Repeat all of the data precisely.
===== Exercise input =====
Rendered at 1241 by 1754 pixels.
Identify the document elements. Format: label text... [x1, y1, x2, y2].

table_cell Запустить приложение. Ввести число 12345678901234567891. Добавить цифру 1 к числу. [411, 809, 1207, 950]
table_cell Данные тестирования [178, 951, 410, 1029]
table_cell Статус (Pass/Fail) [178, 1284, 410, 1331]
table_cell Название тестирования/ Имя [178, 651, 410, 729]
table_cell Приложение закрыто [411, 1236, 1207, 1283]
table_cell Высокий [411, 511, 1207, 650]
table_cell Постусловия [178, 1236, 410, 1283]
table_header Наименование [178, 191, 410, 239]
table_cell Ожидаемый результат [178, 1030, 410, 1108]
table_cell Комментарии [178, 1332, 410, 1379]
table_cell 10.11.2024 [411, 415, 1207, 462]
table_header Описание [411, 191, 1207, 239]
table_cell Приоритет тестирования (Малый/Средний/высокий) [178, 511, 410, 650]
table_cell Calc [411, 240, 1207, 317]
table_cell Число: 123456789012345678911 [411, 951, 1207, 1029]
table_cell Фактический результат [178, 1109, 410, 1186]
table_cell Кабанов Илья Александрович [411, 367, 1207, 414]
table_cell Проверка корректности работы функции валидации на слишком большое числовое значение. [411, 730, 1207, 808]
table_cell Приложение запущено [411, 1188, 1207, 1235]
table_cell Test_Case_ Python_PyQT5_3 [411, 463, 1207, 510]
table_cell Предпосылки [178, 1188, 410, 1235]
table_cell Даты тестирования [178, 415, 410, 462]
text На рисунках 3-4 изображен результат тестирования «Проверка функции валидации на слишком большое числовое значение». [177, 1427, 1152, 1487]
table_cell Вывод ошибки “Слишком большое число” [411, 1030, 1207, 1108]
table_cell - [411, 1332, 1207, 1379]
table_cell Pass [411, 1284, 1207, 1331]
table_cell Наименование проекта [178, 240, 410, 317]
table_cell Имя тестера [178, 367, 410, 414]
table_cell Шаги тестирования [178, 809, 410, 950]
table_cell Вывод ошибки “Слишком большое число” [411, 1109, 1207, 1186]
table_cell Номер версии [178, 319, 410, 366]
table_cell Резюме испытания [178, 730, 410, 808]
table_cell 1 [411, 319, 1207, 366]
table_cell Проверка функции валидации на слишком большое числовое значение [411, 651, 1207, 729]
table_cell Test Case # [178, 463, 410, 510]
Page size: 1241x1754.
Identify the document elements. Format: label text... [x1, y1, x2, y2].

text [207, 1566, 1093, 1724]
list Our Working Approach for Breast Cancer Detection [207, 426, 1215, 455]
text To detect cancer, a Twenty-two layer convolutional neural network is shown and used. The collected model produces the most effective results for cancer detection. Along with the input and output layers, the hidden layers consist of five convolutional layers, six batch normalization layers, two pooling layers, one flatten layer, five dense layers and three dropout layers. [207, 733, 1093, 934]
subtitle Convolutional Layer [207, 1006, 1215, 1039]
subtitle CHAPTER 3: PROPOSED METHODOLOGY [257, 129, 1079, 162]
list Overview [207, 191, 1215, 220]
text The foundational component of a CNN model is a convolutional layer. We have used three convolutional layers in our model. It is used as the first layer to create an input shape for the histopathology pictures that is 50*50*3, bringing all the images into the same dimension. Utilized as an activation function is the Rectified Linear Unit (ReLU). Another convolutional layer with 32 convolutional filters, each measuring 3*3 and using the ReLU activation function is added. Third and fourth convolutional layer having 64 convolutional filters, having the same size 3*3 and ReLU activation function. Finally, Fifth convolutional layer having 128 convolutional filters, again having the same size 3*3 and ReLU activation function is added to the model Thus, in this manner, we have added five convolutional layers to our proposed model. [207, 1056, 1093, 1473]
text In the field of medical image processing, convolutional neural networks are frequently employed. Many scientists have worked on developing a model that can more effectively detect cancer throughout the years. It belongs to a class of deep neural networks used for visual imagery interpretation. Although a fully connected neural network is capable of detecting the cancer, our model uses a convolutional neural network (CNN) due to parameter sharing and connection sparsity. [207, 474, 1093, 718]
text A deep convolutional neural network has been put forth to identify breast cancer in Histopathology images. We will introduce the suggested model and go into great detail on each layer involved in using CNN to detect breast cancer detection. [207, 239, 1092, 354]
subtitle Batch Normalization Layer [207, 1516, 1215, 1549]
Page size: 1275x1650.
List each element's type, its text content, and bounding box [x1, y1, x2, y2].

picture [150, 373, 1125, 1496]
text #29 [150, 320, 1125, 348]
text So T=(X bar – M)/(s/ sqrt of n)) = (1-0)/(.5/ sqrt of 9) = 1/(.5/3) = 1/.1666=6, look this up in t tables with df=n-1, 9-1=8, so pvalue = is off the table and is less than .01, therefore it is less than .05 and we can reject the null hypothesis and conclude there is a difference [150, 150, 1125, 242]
=====
## Expected answer
Rendered at 1241 by 1754 pixels.
Identify the document elements. Format: label text... [x1, y1, x2, y2].

table_cell Запустить приложение. Ввести число 12345678901234567891. Добавить цифру 1 к числу. [411, 809, 1207, 950]
table_cell Данные тестирования [178, 951, 410, 1029]
table_cell Статус (Pass/Fail) [178, 1284, 410, 1331]
table_cell Название тестирования/ Имя [178, 651, 410, 729]
table_cell Приложение закрыто [411, 1236, 1207, 1283]
table_cell Высокий [411, 511, 1207, 650]
table_cell Постусловия [178, 1236, 410, 1283]
table_header Наименование [178, 191, 410, 239]
table_cell Ожидаемый результат [178, 1030, 410, 1108]
table_cell Комментарии [178, 1332, 410, 1379]
table_cell 10.11.2024 [411, 415, 1207, 462]
table_header Описание [411, 191, 1207, 239]
table_cell Приоритет тестирования (Малый/Средний/высокий) [178, 511, 410, 650]
table_cell Calc [411, 240, 1207, 317]
table_cell Число: 123456789012345678911 [411, 951, 1207, 1029]
table_cell Фактический результат [178, 1109, 410, 1186]
table_cell Кабанов Илья Александрович [411, 367, 1207, 414]
table_cell Проверка корректности работы функции валидации на слишком большое числовое значение. [411, 730, 1207, 808]
table_cell Приложение запущено [411, 1188, 1207, 1235]
table_cell Test_Case_ Python_PyQT5_3 [411, 463, 1207, 510]
table_cell Предпосылки [178, 1188, 410, 1235]
table_cell Даты тестирования [178, 415, 410, 462]
text На рисунках 3-4 изображен результат тестирования «Проверка функции валидации на слишком большое числовое значение». [177, 1427, 1152, 1487]
table_cell Вывод ошибки “Слишком большое число” [411, 1030, 1207, 1108]
table_cell - [411, 1332, 1207, 1379]
table_cell Pass [411, 1284, 1207, 1331]
table_cell Наименование проекта [178, 240, 410, 317]
table_cell Имя тестера [178, 367, 410, 414]
table_cell Шаги тестирования [178, 809, 410, 950]
table_cell Вывод ошибки “Слишком большое число” [411, 1109, 1207, 1186]
table_cell Номер версии [178, 319, 410, 366]
table_cell Резюме испытания [178, 730, 410, 808]
table_cell 1 [411, 319, 1207, 366]
table_cell Проверка функции валидации на слишком большое числовое значение [411, 651, 1207, 729]
table_cell Test Case # [178, 463, 410, 510]
Page size: 1241x1754.
Identify the document elements. Format: label text... [x1, y1, x2, y2].

text [207, 1566, 1093, 1724]
list Our Working Approach for Breast Cancer Detection [207, 426, 1215, 455]
text To detect cancer, a Twenty-two layer convolutional neural network is shown and used. The collected model produces the most effective results for cancer detection. Along with the input and output layers, the hidden layers consist of five convolutional layers, six batch normalization layers, two pooling layers, one flatten layer, five dense layers and three dropout layers. [207, 733, 1093, 934]
subtitle Convolutional Layer [207, 1006, 1215, 1039]
subtitle CHAPTER 3: PROPOSED METHODOLOGY [257, 129, 1079, 162]
list Overview [207, 191, 1215, 220]
text The foundational component of a CNN model is a convolutional layer. We have used three convolutional layers in our model. It is used as the first layer to create an input shape for the histopathology pictures that is 50*50*3, bringing all the images into the same dimension. Utilized as an activation function is the Rectified Linear Unit (ReLU). Another convolutional layer with 32 convolutional filters, each measuring 3*3 and using the ReLU activation function is added. Third and fourth convolutional layer having 64 convolutional filters, having the same size 3*3 and ReLU activation function. Finally, Fifth convolutional layer having 128 convolutional filters, again having the same size 3*3 and ReLU activation function is added to the model Thus, in this manner, we have added five convolutional layers to our proposed model. [207, 1056, 1093, 1473]
text In the field of medical image processing, convolutional neural networks are frequently employed. Many scientists have worked on developing a model that can more effectively detect cancer throughout the years. It belongs to a class of deep neural networks used for visual imagery interpretation. Although a fully connected neural network is capable of detecting the cancer, our model uses a convolutional neural network (CNN) due to parameter sharing and connection sparsity. [207, 474, 1093, 718]
text A deep convolutional neural network has been put forth to identify breast cancer in Histopathology images. We will introduce the suggested model and go into great detail on each layer involved in using CNN to detect breast cancer detection. [207, 239, 1092, 354]
subtitle Batch Normalization Layer [207, 1516, 1215, 1549]
Page size: 1275x1650.
List each element's type, its text content, and bounding box [x1, y1, x2, y2].

picture [150, 373, 1125, 1496]
text #29 [150, 320, 1125, 348]
text So T=(X bar – M)/(s/ sqrt of n)) = (1-0)/(.5/ sqrt of 9) = 1/(.5/3) = 1/.1666=6, look this up in t tables with df=n-1, 9-1=8, so pvalue = is off the table and is less than .01, therefore it is less than .05 and we can reject the null hypothesis and conclude there is a difference [150, 150, 1125, 242]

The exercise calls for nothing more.